━━ Records provided

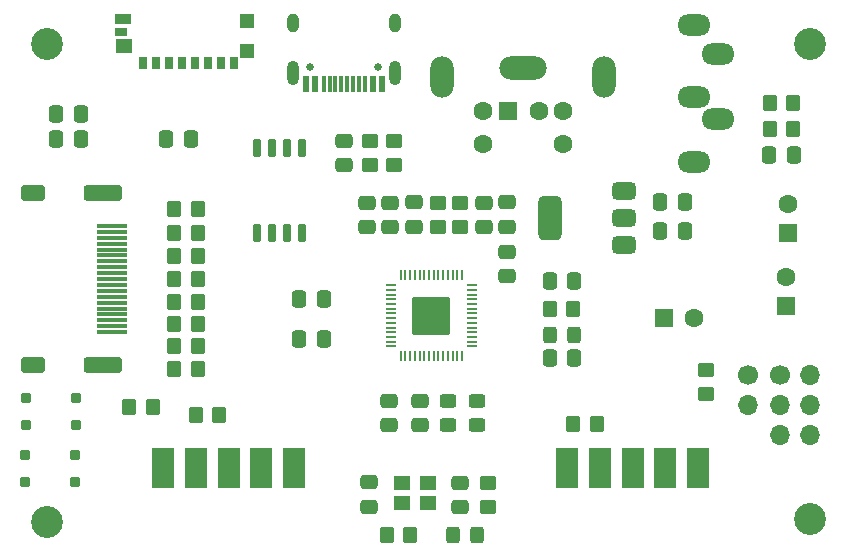
<source format=gbr>
G04 #@! TF.GenerationSoftware,KiCad,Pcbnew,8.0.4*
G04 #@! TF.CreationDate,2024-12-17T15:55:10+02:00*
G04 #@! TF.ProjectId,core,636f7265-2e6b-4696-9361-645f70636258,1.0*
G04 #@! TF.SameCoordinates,Original*
G04 #@! TF.FileFunction,Soldermask,Top*
G04 #@! TF.FilePolarity,Negative*
%FSLAX46Y46*%
G04 Gerber Fmt 4.6, Leading zero omitted, Abs format (unit mm)*
G04 Created by KiCad (PCBNEW 8.0.4) date 2024-12-17 15:55:10*
%MOMM*%
%LPD*%
G01*
G04 APERTURE LIST*
G04 Aperture macros list*
%AMRoundRect*
0 Rectangle with rounded corners*
0 $1 Rounding radius*
0 $2 $3 $4 $5 $6 $7 $8 $9 X,Y pos of 4 corners*
0 Add a 4 corners polygon primitive as box body*
4,1,4,$2,$3,$4,$5,$6,$7,$8,$9,$2,$3,0*
0 Add four circle primitives for the rounded corners*
1,1,$1+$1,$2,$3*
1,1,$1+$1,$4,$5*
1,1,$1+$1,$6,$7*
1,1,$1+$1,$8,$9*
0 Add four rect primitives between the rounded corners*
20,1,$1+$1,$2,$3,$4,$5,0*
20,1,$1+$1,$4,$5,$6,$7,0*
20,1,$1+$1,$6,$7,$8,$9,0*
20,1,$1+$1,$8,$9,$2,$3,0*%
G04 Aperture macros list end*
%ADD10RoundRect,0.150000X0.150000X-0.650000X0.150000X0.650000X-0.150000X0.650000X-0.150000X-0.650000X0*%
%ADD11RoundRect,0.050000X-0.387500X-0.050000X0.387500X-0.050000X0.387500X0.050000X-0.387500X0.050000X0*%
%ADD12RoundRect,0.050000X-0.050000X-0.387500X0.050000X-0.387500X0.050000X0.387500X-0.050000X0.387500X0*%
%ADD13RoundRect,0.144000X-1.456000X-1.456000X1.456000X-1.456000X1.456000X1.456000X-1.456000X1.456000X0*%
%ADD14RoundRect,0.250000X-0.337500X-0.475000X0.337500X-0.475000X0.337500X0.475000X-0.337500X0.475000X0*%
%ADD15RoundRect,0.104987X0.295013X0.295013X-0.295013X0.295013X-0.295013X-0.295013X0.295013X-0.295013X0*%
%ADD16RoundRect,0.375000X0.625000X0.375000X-0.625000X0.375000X-0.625000X-0.375000X0.625000X-0.375000X0*%
%ADD17RoundRect,0.500000X0.500000X1.400000X-0.500000X1.400000X-0.500000X-1.400000X0.500000X-1.400000X0*%
%ADD18R,1.400000X1.200000*%
%ADD19O,2.800000X1.800000*%
%ADD20R,1.846667X3.480000*%
%ADD21RoundRect,0.250000X-0.450000X0.350000X-0.450000X-0.350000X0.450000X-0.350000X0.450000X0.350000X0*%
%ADD22RoundRect,0.250000X-0.350000X-0.450000X0.350000X-0.450000X0.350000X0.450000X-0.350000X0.450000X0*%
%ADD23C,2.700000*%
%ADD24RoundRect,0.250000X0.475000X-0.337500X0.475000X0.337500X-0.475000X0.337500X-0.475000X-0.337500X0*%
%ADD25RoundRect,0.250000X-0.475000X0.337500X-0.475000X-0.337500X0.475000X-0.337500X0.475000X0.337500X0*%
%ADD26R,1.600000X1.600000*%
%ADD27C,1.600000*%
%ADD28O,1.000000X1.600000*%
%ADD29O,1.000000X2.100000*%
%ADD30R,0.600000X1.450000*%
%ADD31R,0.300000X1.450000*%
%ADD32C,0.650000*%
%ADD33O,2.000000X3.500000*%
%ADD34O,4.000000X2.000000*%
%ADD35RoundRect,0.250000X0.350000X0.450000X-0.350000X0.450000X-0.350000X-0.450000X0.350000X-0.450000X0*%
%ADD36O,1.700000X1.700000*%
%ADD37C,1.700000*%
%ADD38RoundRect,0.250000X-0.325000X-0.450000X0.325000X-0.450000X0.325000X0.450000X-0.325000X0.450000X0*%
%ADD39RoundRect,0.250000X0.337500X0.475000X-0.337500X0.475000X-0.337500X-0.475000X0.337500X-0.475000X0*%
%ADD40R,1.150000X1.200000*%
%ADD41R,1.450000X1.200000*%
%ADD42R,1.000000X0.700000*%
%ADD43R,1.400000X0.900000*%
%ADD44R,0.700000X1.000000*%
%ADD45RoundRect,0.250000X0.450000X-0.350000X0.450000X0.350000X-0.450000X0.350000X-0.450000X-0.350000X0*%
%ADD46RoundRect,0.250000X-0.450000X0.325000X-0.450000X-0.325000X0.450000X-0.325000X0.450000X0.325000X0*%
%ADD47R,2.600000X0.300000*%
%ADD48RoundRect,0.350000X-1.300000X0.350000X-1.300000X-0.350000X1.300000X-0.350000X1.300000X0.350000X0*%
%ADD49RoundRect,0.350000X-0.700000X0.350000X-0.700000X-0.350000X0.700000X-0.350000X0.700000X0.350000X0*%
%ADD50RoundRect,0.250000X0.325000X0.450000X-0.325000X0.450000X-0.325000X-0.450000X0.325000X-0.450000X0*%
G04 APERTURE END LIST*
D10*
X142600000Y-67400000D03*
X143870000Y-67400000D03*
X145140000Y-67400000D03*
X146410000Y-67400000D03*
X146410000Y-60200000D03*
X145140000Y-60200000D03*
X143870000Y-60200000D03*
X142600000Y-60200000D03*
D11*
X153925000Y-71800000D03*
X153925000Y-72200000D03*
X153925000Y-72600000D03*
X153925000Y-73000000D03*
X153925000Y-73400000D03*
X153925000Y-73800000D03*
X153925000Y-74200000D03*
X153925000Y-74600000D03*
X153925000Y-75000000D03*
X153925000Y-75400000D03*
X153925000Y-75800000D03*
X153925000Y-76200000D03*
X153925000Y-76600000D03*
X153925000Y-77000000D03*
D12*
X154762500Y-77837500D03*
X155162500Y-77837500D03*
X155562500Y-77837500D03*
X155962500Y-77837500D03*
X156362500Y-77837500D03*
X156762500Y-77837500D03*
X157162500Y-77837500D03*
X157562500Y-77837500D03*
X157962500Y-77837500D03*
X158362500Y-77837500D03*
X158762500Y-77837500D03*
X159162500Y-77837500D03*
X159562500Y-77837500D03*
X159962500Y-77837500D03*
D11*
X160800000Y-77000000D03*
X160800000Y-76600000D03*
X160800000Y-76200000D03*
X160800000Y-75800000D03*
X160800000Y-75400000D03*
X160800000Y-75000000D03*
X160800000Y-74600000D03*
X160800000Y-74200000D03*
X160800000Y-73800000D03*
X160800000Y-73400000D03*
X160800000Y-73000000D03*
X160800000Y-72600000D03*
X160800000Y-72200000D03*
X160800000Y-71800000D03*
D12*
X159962500Y-70962500D03*
X159562500Y-70962500D03*
X159162500Y-70962500D03*
X158762500Y-70962500D03*
X158362500Y-70962500D03*
X157962500Y-70962500D03*
X157562500Y-70962500D03*
X157162500Y-70962500D03*
X156762500Y-70962500D03*
X156362500Y-70962500D03*
X155962500Y-70962500D03*
X155562500Y-70962500D03*
X155162500Y-70962500D03*
X154762500Y-70962500D03*
D13*
X157362500Y-74400000D03*
D14*
X167375000Y-77950000D03*
X169450000Y-77950000D03*
D15*
X127200000Y-88455000D03*
X122990000Y-88455000D03*
X127200000Y-86200000D03*
X122990000Y-86200000D03*
X127255000Y-83655000D03*
X123045000Y-83655000D03*
X127255000Y-81400000D03*
X123045000Y-81400000D03*
D16*
X173700000Y-68400000D03*
X173700000Y-66100000D03*
D17*
X167400000Y-66100000D03*
D16*
X173700000Y-63800000D03*
D18*
X157100000Y-88550000D03*
X154900000Y-88550000D03*
X154900000Y-90250000D03*
X157100000Y-90250000D03*
D19*
X181600000Y-57700000D03*
X179600000Y-55900000D03*
X179600000Y-49800000D03*
X181600000Y-52200000D03*
X179600000Y-61400000D03*
D20*
X179940000Y-87300000D03*
X177170000Y-87300000D03*
X174400000Y-87300000D03*
X171630000Y-87300000D03*
X168860000Y-87300000D03*
X134660000Y-87300000D03*
X137430000Y-87300000D03*
X140200000Y-87300000D03*
X142970000Y-87300000D03*
X145740000Y-87300000D03*
D21*
X157900000Y-64875000D03*
X157900000Y-66875000D03*
D22*
X135600000Y-65400000D03*
X137600000Y-65400000D03*
D23*
X189400000Y-51400000D03*
D24*
X161800000Y-66912500D03*
X161800000Y-64837500D03*
X151900000Y-66912500D03*
X151900000Y-64837500D03*
D25*
X159800000Y-88525000D03*
X159800000Y-90600000D03*
D22*
X135600000Y-73200000D03*
X137600000Y-73200000D03*
D26*
X187600000Y-67405113D03*
D27*
X187600000Y-64905113D03*
D28*
X145680000Y-49650000D03*
D29*
X145680000Y-53830000D03*
D28*
X154320000Y-49650000D03*
D29*
X154320000Y-53830000D03*
D30*
X146775000Y-54745000D03*
X147550000Y-54745000D03*
D31*
X148250000Y-54745000D03*
X148750000Y-54745000D03*
X149250000Y-54745000D03*
X149750000Y-54745000D03*
X150250000Y-54745000D03*
X150750000Y-54745000D03*
X151250000Y-54745000D03*
X151750000Y-54745000D03*
D30*
X152450000Y-54745000D03*
X153225000Y-54745000D03*
D32*
X147110000Y-53300000D03*
X152890000Y-53300000D03*
D26*
X163850000Y-57050000D03*
D27*
X166450000Y-57050000D03*
D33*
X172000000Y-54200000D03*
D34*
X165150000Y-53400000D03*
D27*
X161750000Y-57050000D03*
D33*
X158300000Y-54200000D03*
D27*
X168550000Y-57050000D03*
X161750000Y-59850000D03*
X168550000Y-59850000D03*
D24*
X152100000Y-90550000D03*
X152100000Y-88475000D03*
D22*
X135600000Y-75100000D03*
X137600000Y-75100000D03*
D35*
X139400000Y-82800000D03*
X137400000Y-82800000D03*
D14*
X125600000Y-59400000D03*
X127675000Y-59400000D03*
D36*
X189409000Y-84492000D03*
X186869000Y-84492000D03*
X189409000Y-81952000D03*
X186869000Y-81952000D03*
X189409000Y-79412000D03*
D37*
X186869000Y-79412000D03*
D24*
X163800000Y-71037500D03*
X163800000Y-68962500D03*
D25*
X156400000Y-81600000D03*
X156400000Y-83675000D03*
D22*
X186000000Y-58600000D03*
X188000000Y-58600000D03*
D38*
X167375000Y-76000000D03*
X169425000Y-76000000D03*
D22*
X135600000Y-71300000D03*
X137600000Y-71300000D03*
D39*
X137000000Y-59400000D03*
X134925000Y-59400000D03*
D21*
X159800000Y-64875000D03*
X159800000Y-66875000D03*
D24*
X155900000Y-66875000D03*
X155900000Y-64800000D03*
D35*
X133800000Y-82100000D03*
X131800000Y-82100000D03*
D25*
X153800000Y-81600000D03*
X153800000Y-83675000D03*
D36*
X184206000Y-81953000D03*
D37*
X184206000Y-79413000D03*
D39*
X148237500Y-73000000D03*
X146162500Y-73000000D03*
X188037500Y-60800000D03*
X185962500Y-60800000D03*
D14*
X176762500Y-67200000D03*
X178837500Y-67200000D03*
D25*
X150000000Y-59562500D03*
X150000000Y-61637500D03*
D40*
X141725000Y-51990000D03*
X141725000Y-49400000D03*
D41*
X131325000Y-51550000D03*
D42*
X131100000Y-50400000D03*
D43*
X131300000Y-49250000D03*
D44*
X132950000Y-53040000D03*
X134050000Y-53040000D03*
X135150000Y-53040000D03*
X136250000Y-53040000D03*
X137350000Y-53040000D03*
X138450000Y-53040000D03*
X139550000Y-53040000D03*
X140650000Y-53040000D03*
D22*
X169400000Y-83600000D03*
X171400000Y-83600000D03*
D45*
X152200000Y-61600000D03*
X152200000Y-59600000D03*
D23*
X189400000Y-91600000D03*
D46*
X161200000Y-81612500D03*
X161200000Y-83662500D03*
D47*
X130320000Y-75791000D03*
X130320000Y-75291000D03*
X130320000Y-74791000D03*
X130320000Y-74291000D03*
X130320000Y-73791000D03*
X130320000Y-73291000D03*
X130320000Y-72791000D03*
X130320000Y-72291000D03*
X130320000Y-71791000D03*
X130320000Y-71291000D03*
X130320000Y-70791000D03*
X130320000Y-70291000D03*
X130320000Y-69791000D03*
X130320000Y-69291000D03*
X130320000Y-68791000D03*
X130320000Y-68291000D03*
X130320000Y-67791000D03*
X130320000Y-67291000D03*
X130320000Y-66791000D03*
D48*
X129560000Y-64041000D03*
D49*
X123600000Y-64041000D03*
X123600000Y-78541000D03*
D48*
X129560000Y-78541000D03*
D22*
X135600000Y-67400000D03*
X137600000Y-67400000D03*
D26*
X177100000Y-74600000D03*
D27*
X179600000Y-74600000D03*
D21*
X162200000Y-88550000D03*
X162200000Y-90550000D03*
D14*
X176762500Y-64800000D03*
X178837500Y-64800000D03*
D22*
X135600000Y-69300000D03*
X137600000Y-69300000D03*
D24*
X153900000Y-66912500D03*
X153900000Y-64837500D03*
D46*
X158800000Y-81612500D03*
X158800000Y-83662500D03*
D22*
X135600000Y-78900000D03*
X137600000Y-78900000D03*
X186000000Y-56400000D03*
X188000000Y-56400000D03*
D21*
X180600000Y-79000000D03*
X180600000Y-81000000D03*
D22*
X135600000Y-77000000D03*
X137600000Y-77000000D03*
D45*
X154200000Y-61600000D03*
X154200000Y-59600000D03*
D26*
X187400000Y-73600000D03*
D27*
X187400000Y-71100000D03*
D50*
X161250000Y-93000000D03*
X159200000Y-93000000D03*
D24*
X163800000Y-66875000D03*
X163800000Y-64800000D03*
D23*
X124800000Y-91850000D03*
D14*
X125600000Y-57350000D03*
X127675000Y-57350000D03*
D35*
X155600000Y-93000000D03*
X153600000Y-93000000D03*
D39*
X148237500Y-76400000D03*
X146162500Y-76400000D03*
D23*
X124800000Y-51400000D03*
D14*
X167401000Y-71489000D03*
X169476000Y-71489000D03*
D35*
X169400000Y-73800000D03*
X167400000Y-73800000D03*
M02*

</source>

━━━━

Problem:
In the records above, each line with the string "format" should be copied.

Exercise answer:
<source format=gbr>
G04 Gerber Fmt 4.6, Leading zero omitted, Abs format (unit mm)*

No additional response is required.